Aufgeschoben war also tatsächlich nicht aufgehoben. Zumindest nicht im Fall des vor etwas mehr als einem Monat angekündigten, dann aber abgeblasenen Ticket-Streiks. Im letzten Moment hatte es Martha Stockers Ressortleiter Michael Mayr geschafft, Anfang Februar die Hausärzte wieder an den Verhandlungstisch zu holen. Diesen haben nun alle vier Gewerkschaften geschlossen wieder verlassen. “Wir sind es leid, uns zum Narren halten zu lassen”, wettert der Fimmg-Gewerkschafter Domenico Bossio.

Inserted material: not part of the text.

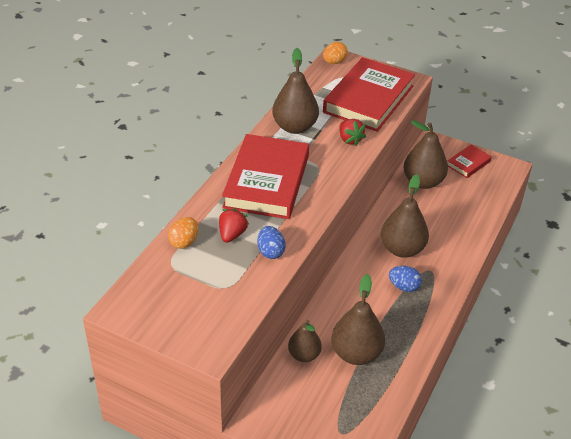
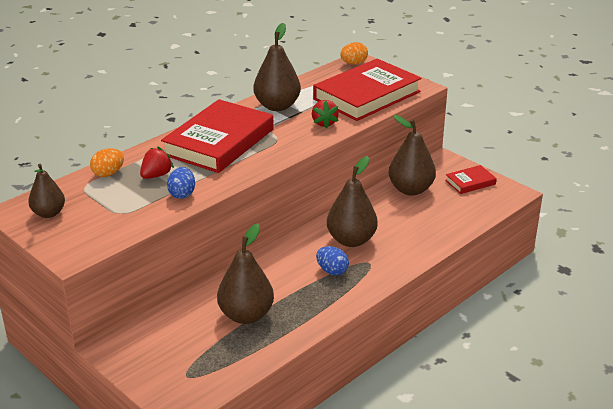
camera: 20 degrees right, 10 degrees down
(304, 355) = (194, 306): brown pear -> brown pear (49, 213)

Gefoppt fühlen sich die Hausärzte vom Land. An dieses hatte man die Forderung gestellt, die Pro-Kopf-Quote pro Patient von 40 auf 46 Euro anzuheben. Und damit die Gehaltsverluste, die infolge eines Urteils des Kassationsgerichts entstanden sind, auszugleichen. Der oberste italienische Gerichtshof hatte – auf Eingabe der Fimmg – befunden, dass auch in Südtirol der nationale Hausärzte-Kollektivvertrag zur Anwendung kommen muss. Der bis dahin geltende Landesvertrag wurde gekündigt, mit der Folge, dass viele Hausärzte auf einen beachtlichen Teil ihres Gehalt verzichten müssen.

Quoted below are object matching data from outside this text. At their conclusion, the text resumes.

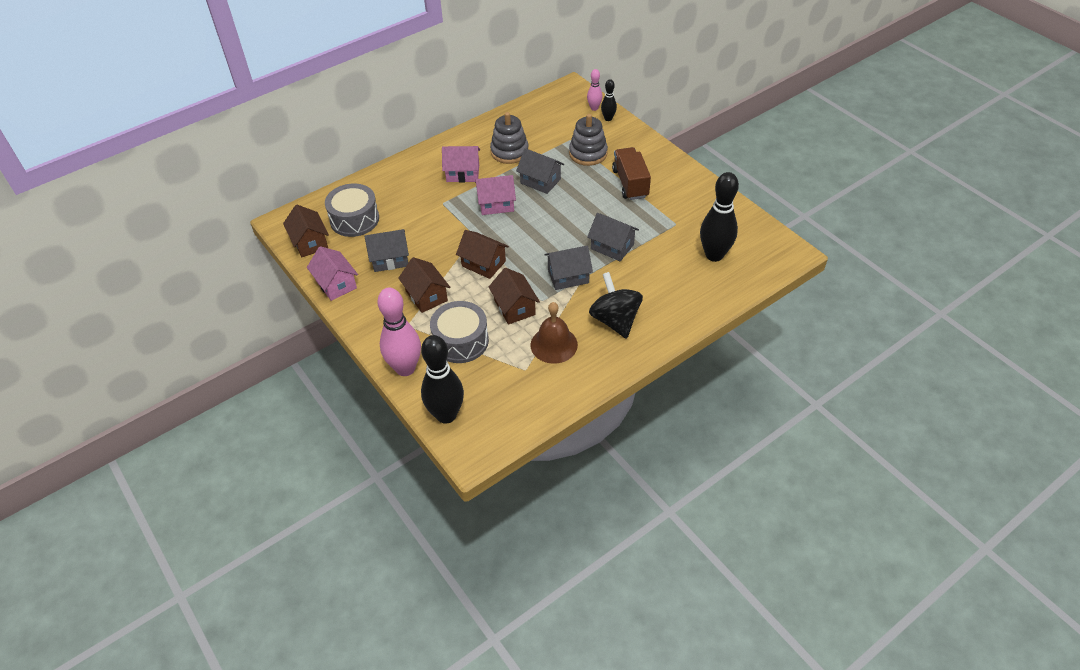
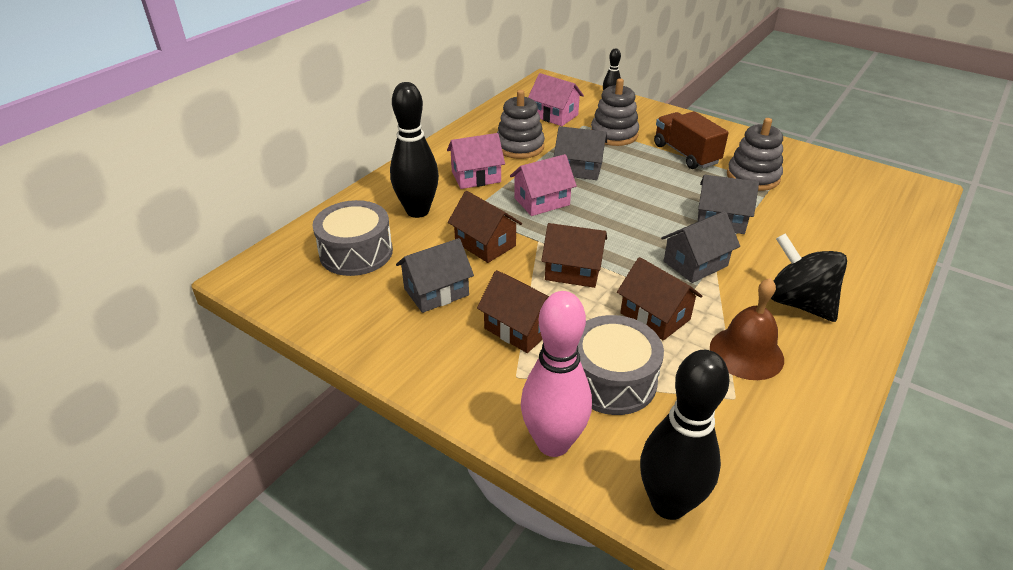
camera: 20 degrees left, 10 degrees down
(310, 242) = (301, 294): brown house -> brown house (485, 244)
(336, 284) = (370, 342): pink house -> pink house (554, 115)
(594, 108) = (587, 94): pink bowling pin -> none
(666, 215) = (753, 177): none -> grey stacking toy
(714, 255) = (845, 207): black bowling pin -> black bowling pin (417, 211)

Doch “einfach so” mehr Geld locker machen, dazu war man im Gesundheitsressort nicht bereit. 2,5 Millionen Euro wären für die Forderung “6 Euro mehr pro Patient” nötig gewesen. Eine Million Euro wäre das Land bereit gewesen, zur Verfügung zu stellen. Mit der Auflage, dass die Hausärzte die Versorgung chronisch kranker Patienten verbessern. Das teilte Ressortleiter Mayr am Donnerstag Nachmittag mit, als er sich mit den Vertretern der vier Hausärzte-Gewerkschaften an den Verhandlungstisch setzte. “Nein”, hieß es daraufhin von den Gewerkschaften. Es folgte ein weiteres Angebot: Zu der bereits auf dem Tisch liegenden Million Euro sollte eine weitere Million Euro draufgeschlagen werden, abgezwackt aus einem gesamtstaatlichen Fonds, der für Hausärzte-Projekte vorgesehen ist. Mit einem zweiten “Nein” wurde auch dieser Vorschlag von den Gewerkschaften abgelehnt (Bossio: “Dieses Geld gehört bereits uns”), und schließlich ein Gegenvorschlag unterbreitet: 46 statt 40 Euro pro Patient, dafür aber die Beibehaltung einer Reihe von Leistungen (Eintragung der Ticketbefreiung aus Einkommensgründen auf den roten Rezeptzetteln, kostenlose Ausstellung der sportärztlichen Zeugnisse für Minderjährige und der ärztlichen Zeugnisse für Freiwillige des Zivilschutzes, des Weißen und Roten Kreuzes sowie der Feuerwehr, kostenlose Übergabe der Patientenakte im Falle eines Hausarzt-Wechsels). Dieses Mal war es Michael Mayr, der “Nein” sagte. Durch diese Argumente sei die geforderte Summe von 2,5 Millionen Euro nicht gerechtfertigt.

Der Rest ist rasch berichtet: Das Gespräch wurde abgebrochen, die Verhandlungen auf Eis gelegt. Die Hausärzte greifen nun auf jenes Protestmittel zurück, das seit einem Monat in der Schublade lag: den Ticket-Streik. Ab Montag werden sie die Ticketbefreiung aus Einkommensgründen nicht mehr eintragen. Die Folge: Die betroffenen Patienten werden den vollen Preis für die verschriebenen Medikamente zahlen müssen oder aber in den Büros der Sanitätsdienste vorstellig werden, um die Ticketbefreiung doch zu erhalten. Gleichzeitig wird über weitere Protestmaßnahmen beraten, es ist mit einem Streik zu rechnen.